Edmonson Voice Staff
Traffic stops are the most common incidents that police officers work while on the job. Although our local officers rarely engage in a dangerous threat here at home while stopping a vehicle, they still have to be ready for those situations. The Edmonson County Sheriff's Office, Brownsville Police, and the U.S. Park Service worked together through hot and muggy conditions yesterday as they completed a Traffic Stop Threat Response course, held in the rear parking lot of ECMS.
"There is a significant number of officers killed by gunfire every year, and of those, it's not uncommon for a large number of those to be from what should be routine traffic stops," said Sheriff Shane Doyle. "You can get kind of in a rut when you handle all these traffic stops where they're all pretty much the same, so we wanted to go through this training so than we can be better prepared for any situation that arises."
Doyle said the officers went through a number of scenarios, some for one officer and some involving two. He said some of the real-situation stops were simple where nothing happened, while others had a subject immediately "open fire" on the officer. The U.S. Park Service provided realistic feel air-soft guns for use during the drills. This required all the officers to wear protective gear during the seminar. "The 'bad guys' had these guns as well as the 'good guys', and we were shooting at each other," Doyle said. "They may be plastic BB's, but you feel them when they hit."
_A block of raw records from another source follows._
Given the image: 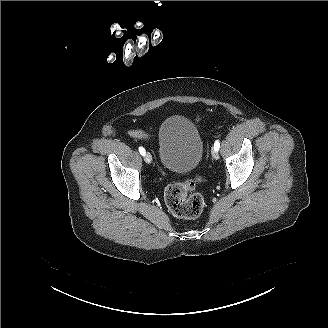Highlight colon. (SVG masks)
I'll use <instances>...</instances> for the list:
<instances>
[{"label": "colon", "mask_w": 328, "mask_h": 328, "mask_svg": "<svg viewBox=\"0 0 328 328\" xmlns=\"http://www.w3.org/2000/svg\"><path fill=\"white\" fill-rule=\"evenodd\" d=\"M132 136L147 139L148 136L141 131H134ZM202 182L199 175H195L183 181L170 183L164 193L165 203L169 211L182 219L198 218L205 207V200L196 187Z\"/></svg>", "instance_id": "5ec220e1"}]
</instances>
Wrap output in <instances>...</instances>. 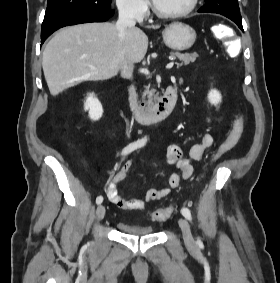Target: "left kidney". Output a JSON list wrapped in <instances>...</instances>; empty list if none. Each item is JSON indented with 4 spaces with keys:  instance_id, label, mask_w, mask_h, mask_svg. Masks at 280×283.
<instances>
[{
    "instance_id": "1",
    "label": "left kidney",
    "mask_w": 280,
    "mask_h": 283,
    "mask_svg": "<svg viewBox=\"0 0 280 283\" xmlns=\"http://www.w3.org/2000/svg\"><path fill=\"white\" fill-rule=\"evenodd\" d=\"M207 98L212 105L216 106L221 102L222 96L216 89H211Z\"/></svg>"
}]
</instances>
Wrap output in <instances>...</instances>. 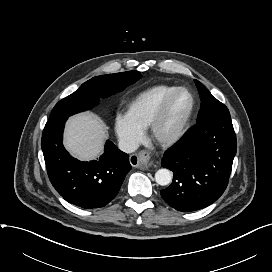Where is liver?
I'll return each mask as SVG.
<instances>
[{"instance_id":"liver-1","label":"liver","mask_w":272,"mask_h":272,"mask_svg":"<svg viewBox=\"0 0 272 272\" xmlns=\"http://www.w3.org/2000/svg\"><path fill=\"white\" fill-rule=\"evenodd\" d=\"M106 126L95 114L86 112L69 118L65 133L66 149L80 160H92L103 151Z\"/></svg>"}]
</instances>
The course and scenarios were led by Deputy Wally Ritter and Officer Nathan Dennis. Also participating were Fish and Wildlife Officer Steve Nelson, District 2 Constable Tim Skees, and Probation and Parole Officer Josh Watt. There were also two that volunteered to be the "bad guys," Ethan Decker and Clay Deweese.
"We all want to thank ECMS Principal Brandon Prunty for letting us use the school's facilities during the exercise," Doyle said. "The key to this was multiple agencies coming together once again. We all have to work together in a county of our size, and it was a very positive training. Also thanks to Deputy Ritter and Officer Dennis for a job well done. This was just another way to be better prepared to serve the folks of Edmonson County."